Task to complete:
The lines below that include the word "round" are to be reported.

[Dataset items]
════════════════════
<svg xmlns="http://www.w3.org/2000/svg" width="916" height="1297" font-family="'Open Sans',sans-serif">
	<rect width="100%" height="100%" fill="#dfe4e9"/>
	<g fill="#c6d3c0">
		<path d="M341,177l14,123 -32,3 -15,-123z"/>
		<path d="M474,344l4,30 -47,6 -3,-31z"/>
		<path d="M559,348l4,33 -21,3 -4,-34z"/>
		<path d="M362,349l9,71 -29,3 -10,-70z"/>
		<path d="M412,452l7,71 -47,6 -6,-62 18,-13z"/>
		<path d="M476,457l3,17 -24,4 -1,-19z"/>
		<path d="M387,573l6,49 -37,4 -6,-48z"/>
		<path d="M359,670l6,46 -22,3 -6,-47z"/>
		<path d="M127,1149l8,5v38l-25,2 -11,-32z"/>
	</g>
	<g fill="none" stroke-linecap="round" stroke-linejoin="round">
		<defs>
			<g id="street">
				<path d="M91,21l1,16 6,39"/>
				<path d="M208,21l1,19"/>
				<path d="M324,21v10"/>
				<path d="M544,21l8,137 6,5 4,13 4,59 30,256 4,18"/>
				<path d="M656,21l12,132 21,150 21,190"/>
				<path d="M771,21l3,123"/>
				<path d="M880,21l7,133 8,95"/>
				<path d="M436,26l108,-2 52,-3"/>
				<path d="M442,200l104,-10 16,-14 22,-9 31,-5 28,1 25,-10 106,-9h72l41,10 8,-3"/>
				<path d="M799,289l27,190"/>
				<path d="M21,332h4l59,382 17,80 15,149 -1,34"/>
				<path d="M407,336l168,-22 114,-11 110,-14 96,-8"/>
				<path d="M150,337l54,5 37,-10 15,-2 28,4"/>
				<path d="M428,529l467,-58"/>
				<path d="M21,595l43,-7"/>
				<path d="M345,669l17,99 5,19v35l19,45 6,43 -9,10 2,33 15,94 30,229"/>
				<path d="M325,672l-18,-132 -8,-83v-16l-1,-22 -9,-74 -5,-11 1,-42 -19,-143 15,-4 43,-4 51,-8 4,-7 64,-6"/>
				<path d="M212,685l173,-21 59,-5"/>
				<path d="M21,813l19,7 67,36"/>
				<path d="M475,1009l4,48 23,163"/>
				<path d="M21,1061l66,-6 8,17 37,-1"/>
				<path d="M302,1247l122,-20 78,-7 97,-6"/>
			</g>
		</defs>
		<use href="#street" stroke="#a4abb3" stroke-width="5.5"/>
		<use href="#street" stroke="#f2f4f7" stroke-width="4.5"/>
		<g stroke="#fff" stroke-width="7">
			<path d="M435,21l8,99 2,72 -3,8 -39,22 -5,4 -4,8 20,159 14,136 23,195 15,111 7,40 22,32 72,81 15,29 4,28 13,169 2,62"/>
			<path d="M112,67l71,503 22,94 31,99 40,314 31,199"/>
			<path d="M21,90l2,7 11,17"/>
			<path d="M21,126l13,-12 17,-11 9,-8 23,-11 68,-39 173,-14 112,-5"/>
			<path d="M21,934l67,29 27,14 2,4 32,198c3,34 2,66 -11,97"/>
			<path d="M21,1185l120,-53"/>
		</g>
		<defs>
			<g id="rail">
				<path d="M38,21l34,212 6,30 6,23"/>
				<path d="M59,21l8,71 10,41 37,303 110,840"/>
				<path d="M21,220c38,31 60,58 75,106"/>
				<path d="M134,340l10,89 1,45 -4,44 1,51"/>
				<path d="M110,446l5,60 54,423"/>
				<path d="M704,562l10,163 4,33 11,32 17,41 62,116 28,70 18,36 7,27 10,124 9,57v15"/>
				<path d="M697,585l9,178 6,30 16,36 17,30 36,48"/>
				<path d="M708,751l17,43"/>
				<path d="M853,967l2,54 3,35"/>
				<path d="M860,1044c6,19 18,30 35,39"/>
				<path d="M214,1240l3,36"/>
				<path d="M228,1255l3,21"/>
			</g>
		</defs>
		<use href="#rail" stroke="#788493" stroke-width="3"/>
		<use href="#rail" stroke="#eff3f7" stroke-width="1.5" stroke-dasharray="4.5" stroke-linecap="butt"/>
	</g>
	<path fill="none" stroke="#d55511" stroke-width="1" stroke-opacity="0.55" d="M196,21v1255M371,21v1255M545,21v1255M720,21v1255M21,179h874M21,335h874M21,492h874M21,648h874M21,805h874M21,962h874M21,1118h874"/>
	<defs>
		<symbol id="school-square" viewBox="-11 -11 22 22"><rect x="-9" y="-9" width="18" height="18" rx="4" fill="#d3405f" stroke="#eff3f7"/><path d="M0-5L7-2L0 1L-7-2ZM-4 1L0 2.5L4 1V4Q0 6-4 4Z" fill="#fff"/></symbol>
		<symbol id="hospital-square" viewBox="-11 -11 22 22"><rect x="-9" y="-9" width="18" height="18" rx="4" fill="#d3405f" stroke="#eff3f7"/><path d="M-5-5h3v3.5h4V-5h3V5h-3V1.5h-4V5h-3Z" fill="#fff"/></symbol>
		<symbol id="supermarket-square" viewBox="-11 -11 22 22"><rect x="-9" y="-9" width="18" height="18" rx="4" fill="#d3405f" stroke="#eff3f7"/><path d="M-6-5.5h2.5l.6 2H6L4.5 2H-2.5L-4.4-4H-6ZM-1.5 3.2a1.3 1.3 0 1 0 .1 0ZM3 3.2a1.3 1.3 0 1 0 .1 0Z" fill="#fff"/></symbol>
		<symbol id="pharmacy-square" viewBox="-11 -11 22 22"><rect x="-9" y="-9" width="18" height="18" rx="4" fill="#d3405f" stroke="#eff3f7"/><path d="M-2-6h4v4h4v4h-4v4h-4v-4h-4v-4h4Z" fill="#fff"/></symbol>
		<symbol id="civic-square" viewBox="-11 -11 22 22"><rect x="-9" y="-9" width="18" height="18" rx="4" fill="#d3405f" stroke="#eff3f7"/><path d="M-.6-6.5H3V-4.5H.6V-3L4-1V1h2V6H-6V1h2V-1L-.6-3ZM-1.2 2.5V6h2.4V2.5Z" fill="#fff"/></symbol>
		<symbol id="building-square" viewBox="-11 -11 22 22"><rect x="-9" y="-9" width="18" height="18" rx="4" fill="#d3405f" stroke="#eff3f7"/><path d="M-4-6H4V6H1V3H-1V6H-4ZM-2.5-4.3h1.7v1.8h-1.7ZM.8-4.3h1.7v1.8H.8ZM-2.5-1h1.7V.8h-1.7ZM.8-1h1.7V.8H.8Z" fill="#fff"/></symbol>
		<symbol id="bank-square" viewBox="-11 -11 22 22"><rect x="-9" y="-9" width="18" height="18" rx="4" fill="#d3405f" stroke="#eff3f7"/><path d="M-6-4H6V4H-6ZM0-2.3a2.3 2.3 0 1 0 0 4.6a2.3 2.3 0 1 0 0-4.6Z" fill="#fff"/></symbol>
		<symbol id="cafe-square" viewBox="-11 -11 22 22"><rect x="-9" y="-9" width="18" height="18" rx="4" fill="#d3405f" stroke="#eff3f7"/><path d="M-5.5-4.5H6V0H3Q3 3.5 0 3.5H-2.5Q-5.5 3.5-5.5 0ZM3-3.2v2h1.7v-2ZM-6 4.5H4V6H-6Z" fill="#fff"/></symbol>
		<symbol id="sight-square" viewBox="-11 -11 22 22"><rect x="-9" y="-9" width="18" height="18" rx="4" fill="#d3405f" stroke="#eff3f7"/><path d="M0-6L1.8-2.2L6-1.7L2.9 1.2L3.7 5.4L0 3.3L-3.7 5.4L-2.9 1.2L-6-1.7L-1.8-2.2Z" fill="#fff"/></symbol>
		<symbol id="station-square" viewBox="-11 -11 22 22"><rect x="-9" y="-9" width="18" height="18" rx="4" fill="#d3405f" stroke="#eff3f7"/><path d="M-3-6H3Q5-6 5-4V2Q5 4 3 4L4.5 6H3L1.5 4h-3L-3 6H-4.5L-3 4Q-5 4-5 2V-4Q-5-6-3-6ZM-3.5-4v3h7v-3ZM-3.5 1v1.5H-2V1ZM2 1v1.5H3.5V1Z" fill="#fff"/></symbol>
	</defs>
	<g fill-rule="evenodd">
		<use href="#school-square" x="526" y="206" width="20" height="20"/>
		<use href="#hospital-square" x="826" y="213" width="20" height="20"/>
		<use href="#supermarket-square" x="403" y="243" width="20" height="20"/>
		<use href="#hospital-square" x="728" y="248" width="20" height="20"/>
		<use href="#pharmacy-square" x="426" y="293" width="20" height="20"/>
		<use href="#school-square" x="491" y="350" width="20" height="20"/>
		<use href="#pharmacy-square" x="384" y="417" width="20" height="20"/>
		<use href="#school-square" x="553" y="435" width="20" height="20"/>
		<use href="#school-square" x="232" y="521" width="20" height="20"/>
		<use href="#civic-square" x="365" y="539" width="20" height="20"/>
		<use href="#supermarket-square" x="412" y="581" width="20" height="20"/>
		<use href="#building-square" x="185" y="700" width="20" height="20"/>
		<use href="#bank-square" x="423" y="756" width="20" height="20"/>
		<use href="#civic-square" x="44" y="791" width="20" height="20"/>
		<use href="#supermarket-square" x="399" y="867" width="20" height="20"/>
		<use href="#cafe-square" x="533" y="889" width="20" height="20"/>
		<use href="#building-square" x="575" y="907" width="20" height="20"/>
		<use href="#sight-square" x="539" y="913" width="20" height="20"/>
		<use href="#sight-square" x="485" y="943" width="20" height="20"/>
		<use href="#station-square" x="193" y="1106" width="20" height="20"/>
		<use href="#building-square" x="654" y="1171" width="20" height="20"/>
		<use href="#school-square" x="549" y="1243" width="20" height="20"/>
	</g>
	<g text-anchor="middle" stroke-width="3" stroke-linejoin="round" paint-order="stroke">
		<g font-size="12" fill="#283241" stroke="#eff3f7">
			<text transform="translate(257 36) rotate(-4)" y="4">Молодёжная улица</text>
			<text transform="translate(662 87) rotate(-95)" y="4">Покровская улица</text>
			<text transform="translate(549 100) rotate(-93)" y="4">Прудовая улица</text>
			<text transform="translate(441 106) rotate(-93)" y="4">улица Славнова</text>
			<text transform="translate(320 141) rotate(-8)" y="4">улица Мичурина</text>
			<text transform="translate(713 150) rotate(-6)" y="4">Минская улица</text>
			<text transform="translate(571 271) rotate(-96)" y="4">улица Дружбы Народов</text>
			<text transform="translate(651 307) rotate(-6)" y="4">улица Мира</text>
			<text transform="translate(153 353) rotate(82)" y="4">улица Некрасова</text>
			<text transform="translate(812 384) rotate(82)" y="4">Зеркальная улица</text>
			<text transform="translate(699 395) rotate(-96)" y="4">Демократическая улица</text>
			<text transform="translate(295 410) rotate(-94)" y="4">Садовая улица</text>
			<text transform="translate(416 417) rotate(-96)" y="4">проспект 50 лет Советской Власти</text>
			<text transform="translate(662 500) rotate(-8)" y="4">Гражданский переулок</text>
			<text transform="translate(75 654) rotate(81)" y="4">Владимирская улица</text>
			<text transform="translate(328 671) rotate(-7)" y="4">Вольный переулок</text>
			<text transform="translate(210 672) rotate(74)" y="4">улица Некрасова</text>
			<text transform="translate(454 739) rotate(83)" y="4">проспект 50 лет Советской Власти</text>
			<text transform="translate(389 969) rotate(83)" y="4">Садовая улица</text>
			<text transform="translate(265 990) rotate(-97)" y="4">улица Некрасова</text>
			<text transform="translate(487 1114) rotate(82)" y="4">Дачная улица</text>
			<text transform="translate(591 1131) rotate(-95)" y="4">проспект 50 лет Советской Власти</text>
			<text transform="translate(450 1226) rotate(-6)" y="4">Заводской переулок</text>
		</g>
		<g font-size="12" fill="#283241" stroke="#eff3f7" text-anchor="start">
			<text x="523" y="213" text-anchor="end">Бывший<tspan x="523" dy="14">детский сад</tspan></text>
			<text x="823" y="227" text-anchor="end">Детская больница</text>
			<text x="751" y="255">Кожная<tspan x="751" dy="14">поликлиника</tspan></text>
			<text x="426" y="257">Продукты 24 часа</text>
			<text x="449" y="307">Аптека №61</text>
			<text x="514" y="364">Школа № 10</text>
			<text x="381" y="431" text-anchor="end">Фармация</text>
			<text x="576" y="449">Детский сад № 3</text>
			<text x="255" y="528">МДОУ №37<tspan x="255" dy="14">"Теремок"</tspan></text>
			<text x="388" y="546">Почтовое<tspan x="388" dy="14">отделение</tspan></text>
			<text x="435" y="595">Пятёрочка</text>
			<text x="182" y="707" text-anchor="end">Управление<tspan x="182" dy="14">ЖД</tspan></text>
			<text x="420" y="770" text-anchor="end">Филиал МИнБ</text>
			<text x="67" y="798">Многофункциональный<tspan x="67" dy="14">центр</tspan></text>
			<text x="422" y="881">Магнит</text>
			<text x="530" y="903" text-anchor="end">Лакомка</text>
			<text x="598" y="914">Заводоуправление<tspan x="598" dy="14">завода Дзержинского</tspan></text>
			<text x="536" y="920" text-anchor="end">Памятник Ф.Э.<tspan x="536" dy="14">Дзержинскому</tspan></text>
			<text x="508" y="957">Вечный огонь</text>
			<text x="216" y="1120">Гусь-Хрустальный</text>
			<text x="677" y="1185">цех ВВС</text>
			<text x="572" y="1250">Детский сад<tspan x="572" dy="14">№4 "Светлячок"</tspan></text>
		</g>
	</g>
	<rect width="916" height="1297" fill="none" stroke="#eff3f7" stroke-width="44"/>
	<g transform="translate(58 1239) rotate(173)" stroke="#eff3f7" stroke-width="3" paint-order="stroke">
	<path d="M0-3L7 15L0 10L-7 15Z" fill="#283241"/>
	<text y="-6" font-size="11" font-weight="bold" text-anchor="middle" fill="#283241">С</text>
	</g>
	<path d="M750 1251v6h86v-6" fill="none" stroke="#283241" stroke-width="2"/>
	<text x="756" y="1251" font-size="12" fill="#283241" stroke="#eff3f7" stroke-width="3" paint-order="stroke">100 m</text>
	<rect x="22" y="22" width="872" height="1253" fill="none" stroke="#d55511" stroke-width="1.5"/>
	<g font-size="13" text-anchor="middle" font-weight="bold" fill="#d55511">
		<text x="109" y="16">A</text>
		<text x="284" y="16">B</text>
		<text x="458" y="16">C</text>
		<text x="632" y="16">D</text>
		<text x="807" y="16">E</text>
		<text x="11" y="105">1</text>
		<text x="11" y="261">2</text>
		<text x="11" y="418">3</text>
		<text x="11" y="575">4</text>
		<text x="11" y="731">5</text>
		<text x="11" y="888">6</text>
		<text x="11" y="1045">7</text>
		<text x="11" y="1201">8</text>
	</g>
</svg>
════════════════════
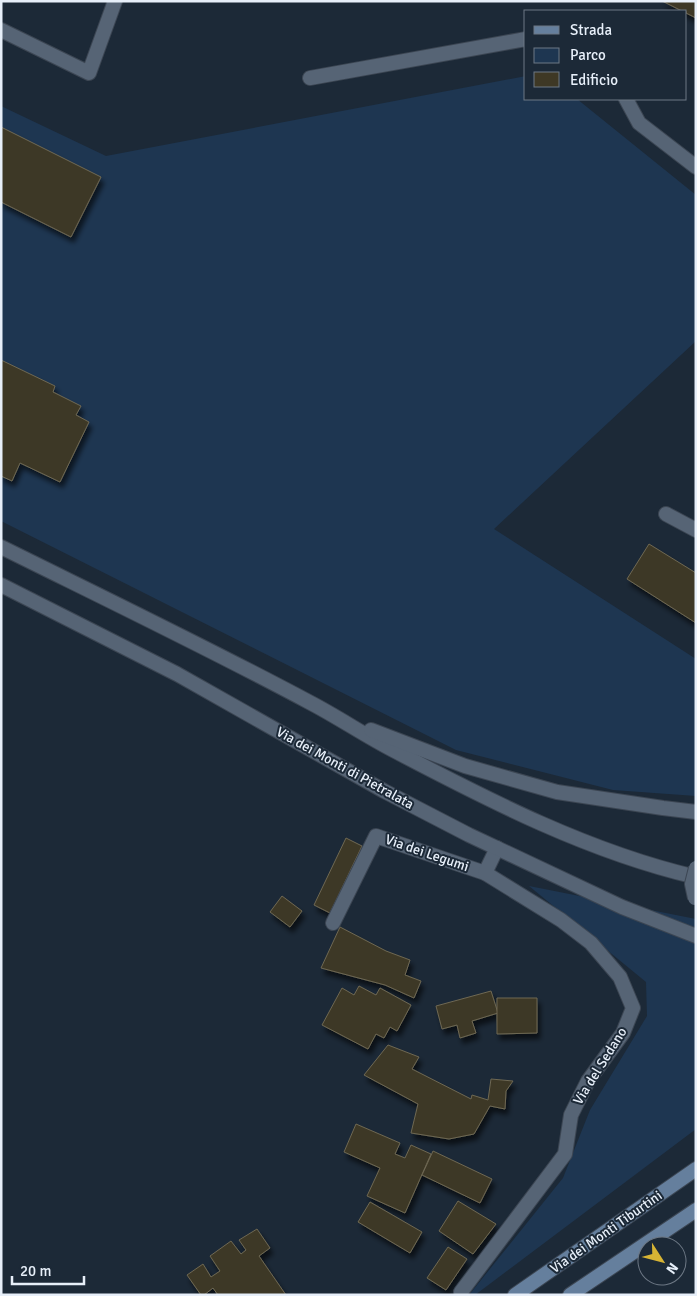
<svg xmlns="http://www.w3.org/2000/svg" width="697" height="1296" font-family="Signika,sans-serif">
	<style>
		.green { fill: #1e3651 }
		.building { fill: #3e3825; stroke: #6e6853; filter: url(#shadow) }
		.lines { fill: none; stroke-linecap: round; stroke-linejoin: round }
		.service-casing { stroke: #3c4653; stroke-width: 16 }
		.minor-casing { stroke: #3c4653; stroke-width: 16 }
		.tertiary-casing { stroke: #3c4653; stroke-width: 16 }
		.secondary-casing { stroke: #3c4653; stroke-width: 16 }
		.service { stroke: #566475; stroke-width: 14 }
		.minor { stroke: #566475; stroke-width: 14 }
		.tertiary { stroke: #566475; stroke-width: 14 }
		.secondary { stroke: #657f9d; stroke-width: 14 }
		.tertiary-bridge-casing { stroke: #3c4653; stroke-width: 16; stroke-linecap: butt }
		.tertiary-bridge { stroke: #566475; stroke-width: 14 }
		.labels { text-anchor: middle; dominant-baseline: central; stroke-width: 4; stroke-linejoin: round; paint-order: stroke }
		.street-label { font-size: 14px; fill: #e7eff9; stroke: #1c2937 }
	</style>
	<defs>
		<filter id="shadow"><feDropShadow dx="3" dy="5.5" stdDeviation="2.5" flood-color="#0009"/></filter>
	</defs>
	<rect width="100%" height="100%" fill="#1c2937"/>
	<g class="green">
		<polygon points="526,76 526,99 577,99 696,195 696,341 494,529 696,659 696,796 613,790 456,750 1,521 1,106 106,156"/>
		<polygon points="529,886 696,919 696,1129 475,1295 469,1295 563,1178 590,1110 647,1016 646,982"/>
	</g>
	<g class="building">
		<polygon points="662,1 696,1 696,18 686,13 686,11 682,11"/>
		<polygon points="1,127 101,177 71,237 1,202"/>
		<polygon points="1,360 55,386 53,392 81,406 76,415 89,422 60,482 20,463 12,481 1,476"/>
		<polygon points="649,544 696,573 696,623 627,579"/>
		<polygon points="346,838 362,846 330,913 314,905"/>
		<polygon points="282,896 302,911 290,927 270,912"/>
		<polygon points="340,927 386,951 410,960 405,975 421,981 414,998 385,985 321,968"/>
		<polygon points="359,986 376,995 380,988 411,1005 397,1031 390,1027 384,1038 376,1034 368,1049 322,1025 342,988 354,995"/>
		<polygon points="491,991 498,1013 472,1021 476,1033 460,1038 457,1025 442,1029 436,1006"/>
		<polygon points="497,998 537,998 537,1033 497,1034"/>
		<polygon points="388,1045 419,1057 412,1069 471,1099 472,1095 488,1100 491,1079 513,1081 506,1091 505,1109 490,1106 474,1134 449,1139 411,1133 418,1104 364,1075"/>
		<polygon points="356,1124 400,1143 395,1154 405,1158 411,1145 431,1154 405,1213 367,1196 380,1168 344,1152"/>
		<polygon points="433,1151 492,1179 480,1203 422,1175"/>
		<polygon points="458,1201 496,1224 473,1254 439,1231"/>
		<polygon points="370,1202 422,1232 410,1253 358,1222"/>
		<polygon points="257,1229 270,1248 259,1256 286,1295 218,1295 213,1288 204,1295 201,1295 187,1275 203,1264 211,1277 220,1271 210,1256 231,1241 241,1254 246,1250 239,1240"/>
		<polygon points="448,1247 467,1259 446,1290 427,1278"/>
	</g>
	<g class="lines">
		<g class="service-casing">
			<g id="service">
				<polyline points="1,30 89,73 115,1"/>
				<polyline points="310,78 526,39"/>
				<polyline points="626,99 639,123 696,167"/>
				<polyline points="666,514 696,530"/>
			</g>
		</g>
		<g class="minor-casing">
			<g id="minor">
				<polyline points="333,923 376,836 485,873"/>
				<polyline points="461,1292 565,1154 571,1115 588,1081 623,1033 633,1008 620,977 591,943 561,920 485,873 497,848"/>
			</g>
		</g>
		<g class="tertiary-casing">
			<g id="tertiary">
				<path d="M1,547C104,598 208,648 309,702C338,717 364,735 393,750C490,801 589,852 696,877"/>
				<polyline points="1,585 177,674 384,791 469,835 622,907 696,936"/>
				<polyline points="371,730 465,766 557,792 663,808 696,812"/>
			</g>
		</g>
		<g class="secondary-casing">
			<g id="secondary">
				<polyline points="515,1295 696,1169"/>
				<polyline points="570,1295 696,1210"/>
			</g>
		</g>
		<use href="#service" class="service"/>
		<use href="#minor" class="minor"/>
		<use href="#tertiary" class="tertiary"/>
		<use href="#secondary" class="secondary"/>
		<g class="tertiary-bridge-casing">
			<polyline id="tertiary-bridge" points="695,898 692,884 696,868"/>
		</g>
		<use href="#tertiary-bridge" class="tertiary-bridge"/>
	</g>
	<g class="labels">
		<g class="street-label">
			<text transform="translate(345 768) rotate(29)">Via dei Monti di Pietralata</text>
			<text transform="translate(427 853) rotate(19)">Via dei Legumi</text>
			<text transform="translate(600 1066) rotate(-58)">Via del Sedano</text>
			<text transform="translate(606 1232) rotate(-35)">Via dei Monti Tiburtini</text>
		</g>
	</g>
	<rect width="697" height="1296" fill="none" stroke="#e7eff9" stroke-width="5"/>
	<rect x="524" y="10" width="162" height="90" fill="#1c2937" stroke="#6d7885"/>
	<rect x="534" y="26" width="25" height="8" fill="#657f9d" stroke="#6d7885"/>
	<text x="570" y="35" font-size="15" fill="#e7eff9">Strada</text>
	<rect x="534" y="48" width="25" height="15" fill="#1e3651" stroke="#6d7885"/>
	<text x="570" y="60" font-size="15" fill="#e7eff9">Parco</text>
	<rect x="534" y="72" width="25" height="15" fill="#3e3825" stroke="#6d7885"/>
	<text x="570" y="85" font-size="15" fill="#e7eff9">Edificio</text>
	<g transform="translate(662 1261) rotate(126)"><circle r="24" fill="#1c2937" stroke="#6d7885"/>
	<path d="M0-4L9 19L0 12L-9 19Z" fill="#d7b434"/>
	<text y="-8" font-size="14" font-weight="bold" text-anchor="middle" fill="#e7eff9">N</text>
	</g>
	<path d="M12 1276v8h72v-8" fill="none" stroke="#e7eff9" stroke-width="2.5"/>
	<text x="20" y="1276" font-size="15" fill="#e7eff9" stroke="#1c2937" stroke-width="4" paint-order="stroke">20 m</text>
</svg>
════════════════════
Solution for this exercise:
	<g fill="none" stroke-linecap="round" stroke-linejoin="round">
	<g text-anchor="middle" stroke-width="3" stroke-linejoin="round" paint-order="stroke">
		.lines { fill: none; stroke-linecap: round; stroke-linejoin: round }
		.labels { text-anchor: middle; dominant-baseline: central; stroke-width: 4; stroke-linejoin: round; paint-order: stroke }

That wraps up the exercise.